═══ SEITENAUSZUG
Und wenn Corona Arbeitsproduktivität und die Humanisierung der Arbeit womöglich versöhnen hilft ...?

Corona Arbeitsproduktivität versöhnt die Humanisierung der Arbeit

In Abwandlung eines berühmt-berüchtigten Motivationsspruchs, gemäß dem Leben am Ende der Komfortzone beginnt, könnte man auf jeden Fall sagen, dass vor allem Lernen am Rand der Komfortzone beginnt, weil man dort nahezu zwangsläufig neue Erfahrungen macht. Insofern ist die aktuelle Situation einerseits sicherlich geprägt von Leid, Ungemach und zahlreichen Anlässen zu auch existenzieller Sorge. Und andererseits sind wir gerade auch in einen riesengroßen Lernraum katapultiert. Ein Lernraum, bei dessen Verlassen die Arbeitswelt vieler Menschen - hoffentlich - nicht mehr genau die gleiche sein wird, wie vor einigen Wochen. Viele erhoffen sich beispielsweise einen wirksamen Schub für die Konzepte von New Work, agiler Organisation und Führung oder auch der Überwindung von nicht hilfreich erlebten Wirkungen der weitgehenden Ökonomisierung des Lebens. Und wenn Corona Arbeitsproduktivität und die Humanisierung der Arbeit doch versöhnen hilft?

 

Ein kleines und feines Beispiel ist die plötzlich flächendeckend mögliche Nutzung des Home-Offices oder besser remote Work. Noch vor kurzem scheiterte vielfach die Arbeit zu Hause wahlweise an angeblichen technischen Restriktionen oder dem vorgeblichen Bedürfnis, die Menschen vor Selbstausbeutung zu schützen. Und nun stellt sich heraus, dass die Technik nach erstem Überwinden von Anfangsfremdeln - auch von Arbeitgeberseite - gar kein Problem darstellt und die zwangsbeglückten Heimarbeiter ganz gut auf sich selbst aufpassen können sowie durchaus produktiv dabei sind. Womöglich stehen auch bei diesem Aspekt der hilfreicheren Gestaltung menschlicher Arbeit eher Themen wie Führungsverständnis, Menschenbild, Kontroll-Hybris und fehlendes Vertrauen statt Technikherausforderungen im Weg. Jedenfalls mache gerade viele Menschen viele durchaus überraschende Beobachtungen.
══════
═══ AUSZÜGE DER EINTRÄGE
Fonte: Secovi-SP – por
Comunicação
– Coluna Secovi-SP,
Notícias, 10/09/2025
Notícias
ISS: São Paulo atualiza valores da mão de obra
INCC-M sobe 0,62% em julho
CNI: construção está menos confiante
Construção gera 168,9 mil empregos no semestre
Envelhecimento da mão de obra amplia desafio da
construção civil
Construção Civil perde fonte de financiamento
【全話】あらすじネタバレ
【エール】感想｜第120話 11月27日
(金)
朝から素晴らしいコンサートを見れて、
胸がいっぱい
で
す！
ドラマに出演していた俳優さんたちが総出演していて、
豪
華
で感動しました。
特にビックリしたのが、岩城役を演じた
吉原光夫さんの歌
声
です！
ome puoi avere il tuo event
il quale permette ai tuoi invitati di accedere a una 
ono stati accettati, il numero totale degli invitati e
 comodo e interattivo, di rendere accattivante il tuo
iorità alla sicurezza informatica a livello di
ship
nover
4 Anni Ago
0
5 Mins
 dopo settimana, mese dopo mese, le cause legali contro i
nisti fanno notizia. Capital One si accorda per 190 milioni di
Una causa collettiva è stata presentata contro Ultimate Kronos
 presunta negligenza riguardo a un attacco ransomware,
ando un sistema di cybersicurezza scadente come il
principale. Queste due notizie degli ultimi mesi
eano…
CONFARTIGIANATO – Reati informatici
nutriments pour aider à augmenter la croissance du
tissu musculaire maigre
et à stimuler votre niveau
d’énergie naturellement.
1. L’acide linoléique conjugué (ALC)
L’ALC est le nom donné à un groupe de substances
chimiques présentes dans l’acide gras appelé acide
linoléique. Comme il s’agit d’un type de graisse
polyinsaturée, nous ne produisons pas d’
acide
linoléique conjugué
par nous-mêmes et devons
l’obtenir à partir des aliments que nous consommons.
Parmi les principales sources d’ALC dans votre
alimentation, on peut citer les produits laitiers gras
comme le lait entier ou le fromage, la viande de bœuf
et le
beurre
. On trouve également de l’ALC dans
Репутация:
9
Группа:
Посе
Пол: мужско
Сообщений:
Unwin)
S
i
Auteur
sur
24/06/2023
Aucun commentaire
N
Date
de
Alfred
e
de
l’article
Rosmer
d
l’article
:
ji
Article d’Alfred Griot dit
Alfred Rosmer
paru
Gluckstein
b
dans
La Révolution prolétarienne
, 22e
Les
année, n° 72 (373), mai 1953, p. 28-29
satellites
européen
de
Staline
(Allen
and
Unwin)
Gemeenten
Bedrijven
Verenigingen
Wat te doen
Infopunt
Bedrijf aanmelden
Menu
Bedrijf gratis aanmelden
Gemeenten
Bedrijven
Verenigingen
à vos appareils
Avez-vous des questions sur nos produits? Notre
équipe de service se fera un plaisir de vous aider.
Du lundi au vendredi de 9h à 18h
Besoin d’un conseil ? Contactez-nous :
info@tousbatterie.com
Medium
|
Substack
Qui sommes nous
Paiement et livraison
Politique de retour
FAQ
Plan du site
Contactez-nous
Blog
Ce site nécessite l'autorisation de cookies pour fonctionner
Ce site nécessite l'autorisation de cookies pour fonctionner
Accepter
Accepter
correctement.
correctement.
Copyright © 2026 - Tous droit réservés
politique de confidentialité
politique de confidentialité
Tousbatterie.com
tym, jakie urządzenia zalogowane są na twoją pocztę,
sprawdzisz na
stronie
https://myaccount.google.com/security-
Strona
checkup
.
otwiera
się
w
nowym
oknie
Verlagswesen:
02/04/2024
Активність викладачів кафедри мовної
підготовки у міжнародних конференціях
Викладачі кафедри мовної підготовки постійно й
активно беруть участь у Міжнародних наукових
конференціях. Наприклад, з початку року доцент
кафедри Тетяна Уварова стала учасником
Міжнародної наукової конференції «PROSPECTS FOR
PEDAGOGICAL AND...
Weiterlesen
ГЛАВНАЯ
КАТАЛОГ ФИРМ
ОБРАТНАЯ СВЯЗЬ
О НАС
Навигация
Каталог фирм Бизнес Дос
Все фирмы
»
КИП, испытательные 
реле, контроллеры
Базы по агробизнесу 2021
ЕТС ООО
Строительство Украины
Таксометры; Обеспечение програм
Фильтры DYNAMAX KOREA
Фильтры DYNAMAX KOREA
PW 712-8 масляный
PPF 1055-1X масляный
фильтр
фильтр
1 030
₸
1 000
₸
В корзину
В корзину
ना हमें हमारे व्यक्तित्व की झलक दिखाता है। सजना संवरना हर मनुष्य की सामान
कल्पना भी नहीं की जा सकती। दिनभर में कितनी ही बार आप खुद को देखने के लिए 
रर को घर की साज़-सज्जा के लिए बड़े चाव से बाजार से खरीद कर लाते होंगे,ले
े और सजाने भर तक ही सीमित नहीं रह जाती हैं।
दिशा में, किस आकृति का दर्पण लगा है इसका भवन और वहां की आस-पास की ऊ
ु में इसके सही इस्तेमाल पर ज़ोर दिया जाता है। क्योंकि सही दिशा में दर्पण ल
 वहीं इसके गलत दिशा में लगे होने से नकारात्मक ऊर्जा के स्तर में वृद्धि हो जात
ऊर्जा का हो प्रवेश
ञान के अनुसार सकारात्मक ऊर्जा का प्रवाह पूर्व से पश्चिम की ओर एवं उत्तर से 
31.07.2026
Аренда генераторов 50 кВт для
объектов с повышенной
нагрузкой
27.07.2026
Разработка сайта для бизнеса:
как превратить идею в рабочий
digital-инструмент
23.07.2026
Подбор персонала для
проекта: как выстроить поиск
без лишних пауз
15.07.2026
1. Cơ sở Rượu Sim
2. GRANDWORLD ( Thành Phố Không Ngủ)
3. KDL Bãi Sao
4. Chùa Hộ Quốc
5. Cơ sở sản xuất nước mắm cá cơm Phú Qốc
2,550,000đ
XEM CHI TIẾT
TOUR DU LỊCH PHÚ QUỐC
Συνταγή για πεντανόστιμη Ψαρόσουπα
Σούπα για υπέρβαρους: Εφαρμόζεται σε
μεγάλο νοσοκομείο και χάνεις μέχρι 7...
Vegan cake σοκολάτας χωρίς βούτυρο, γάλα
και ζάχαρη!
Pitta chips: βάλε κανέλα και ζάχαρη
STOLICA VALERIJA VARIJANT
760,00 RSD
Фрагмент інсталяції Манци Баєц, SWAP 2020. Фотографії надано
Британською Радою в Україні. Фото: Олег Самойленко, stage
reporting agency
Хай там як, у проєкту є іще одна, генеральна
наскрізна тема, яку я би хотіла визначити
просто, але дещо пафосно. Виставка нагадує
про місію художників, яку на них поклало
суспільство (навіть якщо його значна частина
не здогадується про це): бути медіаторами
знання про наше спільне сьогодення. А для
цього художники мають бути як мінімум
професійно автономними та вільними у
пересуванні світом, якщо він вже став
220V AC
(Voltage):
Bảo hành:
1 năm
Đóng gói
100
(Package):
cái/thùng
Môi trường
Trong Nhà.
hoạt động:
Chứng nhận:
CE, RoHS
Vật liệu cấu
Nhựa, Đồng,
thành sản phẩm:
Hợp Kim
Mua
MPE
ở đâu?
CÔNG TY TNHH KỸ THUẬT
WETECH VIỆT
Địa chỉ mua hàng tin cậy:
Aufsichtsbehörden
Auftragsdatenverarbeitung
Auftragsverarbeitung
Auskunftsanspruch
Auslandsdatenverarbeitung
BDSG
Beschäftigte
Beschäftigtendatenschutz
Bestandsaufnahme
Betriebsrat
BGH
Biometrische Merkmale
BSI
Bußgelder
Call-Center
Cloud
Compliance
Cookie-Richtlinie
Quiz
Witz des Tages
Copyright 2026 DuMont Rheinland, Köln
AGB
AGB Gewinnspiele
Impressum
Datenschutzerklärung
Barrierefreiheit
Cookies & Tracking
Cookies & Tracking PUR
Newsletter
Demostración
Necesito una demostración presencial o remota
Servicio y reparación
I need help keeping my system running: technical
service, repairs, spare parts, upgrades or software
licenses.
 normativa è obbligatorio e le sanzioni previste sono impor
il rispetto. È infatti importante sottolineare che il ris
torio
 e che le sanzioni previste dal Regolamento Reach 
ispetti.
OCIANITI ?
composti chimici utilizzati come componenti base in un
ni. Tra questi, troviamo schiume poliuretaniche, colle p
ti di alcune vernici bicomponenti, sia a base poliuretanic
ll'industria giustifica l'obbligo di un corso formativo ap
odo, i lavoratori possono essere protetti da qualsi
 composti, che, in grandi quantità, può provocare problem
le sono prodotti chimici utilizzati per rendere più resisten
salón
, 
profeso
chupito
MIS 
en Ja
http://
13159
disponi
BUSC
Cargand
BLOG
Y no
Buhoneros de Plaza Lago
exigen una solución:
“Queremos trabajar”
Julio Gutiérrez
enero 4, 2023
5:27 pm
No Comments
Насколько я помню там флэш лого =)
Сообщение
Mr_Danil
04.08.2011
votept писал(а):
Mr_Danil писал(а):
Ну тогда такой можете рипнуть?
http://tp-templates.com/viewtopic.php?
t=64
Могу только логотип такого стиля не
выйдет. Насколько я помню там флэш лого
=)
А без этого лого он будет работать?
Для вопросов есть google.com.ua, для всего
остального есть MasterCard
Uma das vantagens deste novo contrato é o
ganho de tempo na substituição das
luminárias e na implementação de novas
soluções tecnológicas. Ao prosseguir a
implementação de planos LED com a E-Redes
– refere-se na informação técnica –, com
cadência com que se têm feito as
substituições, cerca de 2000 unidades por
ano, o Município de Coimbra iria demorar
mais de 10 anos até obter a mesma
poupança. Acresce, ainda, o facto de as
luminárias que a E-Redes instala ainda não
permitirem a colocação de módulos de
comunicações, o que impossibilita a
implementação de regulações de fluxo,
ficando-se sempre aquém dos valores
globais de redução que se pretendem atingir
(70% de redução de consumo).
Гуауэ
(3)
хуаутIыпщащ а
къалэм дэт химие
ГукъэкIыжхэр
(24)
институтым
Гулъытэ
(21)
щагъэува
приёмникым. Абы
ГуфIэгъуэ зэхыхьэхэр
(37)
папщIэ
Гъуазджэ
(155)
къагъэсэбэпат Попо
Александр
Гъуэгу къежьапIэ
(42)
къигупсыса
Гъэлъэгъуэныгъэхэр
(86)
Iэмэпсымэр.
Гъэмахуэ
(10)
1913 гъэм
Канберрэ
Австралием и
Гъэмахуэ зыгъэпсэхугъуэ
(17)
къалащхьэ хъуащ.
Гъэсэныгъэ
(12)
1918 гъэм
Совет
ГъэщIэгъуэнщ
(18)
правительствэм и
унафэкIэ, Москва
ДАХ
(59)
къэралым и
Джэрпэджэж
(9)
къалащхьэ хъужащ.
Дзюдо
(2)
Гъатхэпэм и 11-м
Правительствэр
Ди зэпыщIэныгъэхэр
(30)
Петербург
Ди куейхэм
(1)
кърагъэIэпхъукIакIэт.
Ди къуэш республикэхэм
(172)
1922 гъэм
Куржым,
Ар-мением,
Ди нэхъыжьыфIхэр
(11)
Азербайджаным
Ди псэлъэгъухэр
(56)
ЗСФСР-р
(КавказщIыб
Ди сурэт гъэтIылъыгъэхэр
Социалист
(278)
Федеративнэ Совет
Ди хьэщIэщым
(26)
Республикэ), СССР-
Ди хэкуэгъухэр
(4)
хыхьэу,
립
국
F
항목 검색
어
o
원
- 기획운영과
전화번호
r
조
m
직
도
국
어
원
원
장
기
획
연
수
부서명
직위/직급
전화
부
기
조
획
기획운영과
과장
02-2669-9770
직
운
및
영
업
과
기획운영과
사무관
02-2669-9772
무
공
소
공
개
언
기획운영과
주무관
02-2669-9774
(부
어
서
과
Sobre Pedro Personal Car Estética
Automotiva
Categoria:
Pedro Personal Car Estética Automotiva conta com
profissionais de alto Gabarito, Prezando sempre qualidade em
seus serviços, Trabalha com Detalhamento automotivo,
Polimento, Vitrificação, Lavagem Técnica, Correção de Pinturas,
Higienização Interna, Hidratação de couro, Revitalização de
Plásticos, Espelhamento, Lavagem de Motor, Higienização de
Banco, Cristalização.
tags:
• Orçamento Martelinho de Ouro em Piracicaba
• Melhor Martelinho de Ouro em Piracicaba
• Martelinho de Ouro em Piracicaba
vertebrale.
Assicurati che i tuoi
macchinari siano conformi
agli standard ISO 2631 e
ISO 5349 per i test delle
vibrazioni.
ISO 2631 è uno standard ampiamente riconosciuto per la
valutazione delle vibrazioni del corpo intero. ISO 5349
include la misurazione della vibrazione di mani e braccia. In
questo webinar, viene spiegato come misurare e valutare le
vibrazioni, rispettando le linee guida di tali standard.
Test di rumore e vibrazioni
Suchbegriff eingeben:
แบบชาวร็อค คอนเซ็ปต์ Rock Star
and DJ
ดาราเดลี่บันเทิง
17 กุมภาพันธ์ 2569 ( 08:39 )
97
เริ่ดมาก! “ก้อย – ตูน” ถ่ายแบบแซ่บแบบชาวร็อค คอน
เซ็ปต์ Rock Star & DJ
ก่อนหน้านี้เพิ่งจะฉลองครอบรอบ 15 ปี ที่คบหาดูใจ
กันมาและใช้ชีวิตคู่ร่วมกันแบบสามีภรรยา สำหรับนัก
══════
WAS ZU TUN IST:
1 - Beantworten Sie zum Text über Corona und die Arbeitswelt diese Fragen:
(a) Wo beginnt laut dem Text vor allem das Lernen, und warum?
(b) Wofür erhoffen sich viele Menschen einen wirksamen Schub?
(c) Woran scheiterte die Arbeit zu Hause noch vor kurzem vielfach?
2 - Wie könnte der Text über Corona und die Arbeitswelt weitergehen? Führen Sie ihn im Anschluss an seinen letzten Satz fort.

ANTWORTEN:
1 -
(a) Am Rand der Komfortzone, weil man dort nahezu zwangsläufig neue Erfahrungen macht.
(b) Für die Konzepte von New Work, agiler Organisation und Führung oder auch für die Überwindung von nicht hilfreich erlebten Wirkungen der weitgehenden Ökonomisierung des Lebens.
(c) Wahlweise an angeblichen technischen Restriktionen oder am vorgeblichen Bedürfnis, die Menschen vor Selbstausbeutung zu schützen.

2 -
Eine Domäne analogen Präsenz-Arbeitens sind bisher auch Team-Workshops. Beispielsweise für Formen erfahrungsorientierten gemeinsamen Lernens fehlt mir - zumindest bis zu einer deutlich weiter fortgeschrittenen Miniaturisierung von Virtual Reality Technologien - zugegebenermaßen aktuell auch noch die Phantasie für eine adäquate digitale Durchführung. Doch "gezwungen" durch den oben erwähnten Lernraum habe ich Kunden gewinnen können, sich auf das Experiment einzulassen, ursprünglich als Präsenzworkshops geplante Veranstaltungen kurzfristig mit zwangsweise auf ihre Wohnungen verteilten Teilnehmern als Online-Workshops durchzuführen. Dabei konnten unter anderem diese - für viele überraschende - Beobachtungen gemacht werden: 

  • Es wurde oftmals fokussierter gearbeitet, als es bei vielen Präsenz-Workshops erlebt wurde
  • Der Dialog zwischen den Teilnehmern konnte trotz räumlicher Entfernung sogar intensiviert werden
  • Die Teilnehmer haben vielfach geringere Hemmschwellen empfunden, sich mit Beiträgen einzubringen
  • Es ließen sich - unterstützt durch von mir präferierte widerstandsbasierte Verfahren - gemeinsame Entscheidungen transparent und mit deutlich reduziertem Zeitaufwand treffen.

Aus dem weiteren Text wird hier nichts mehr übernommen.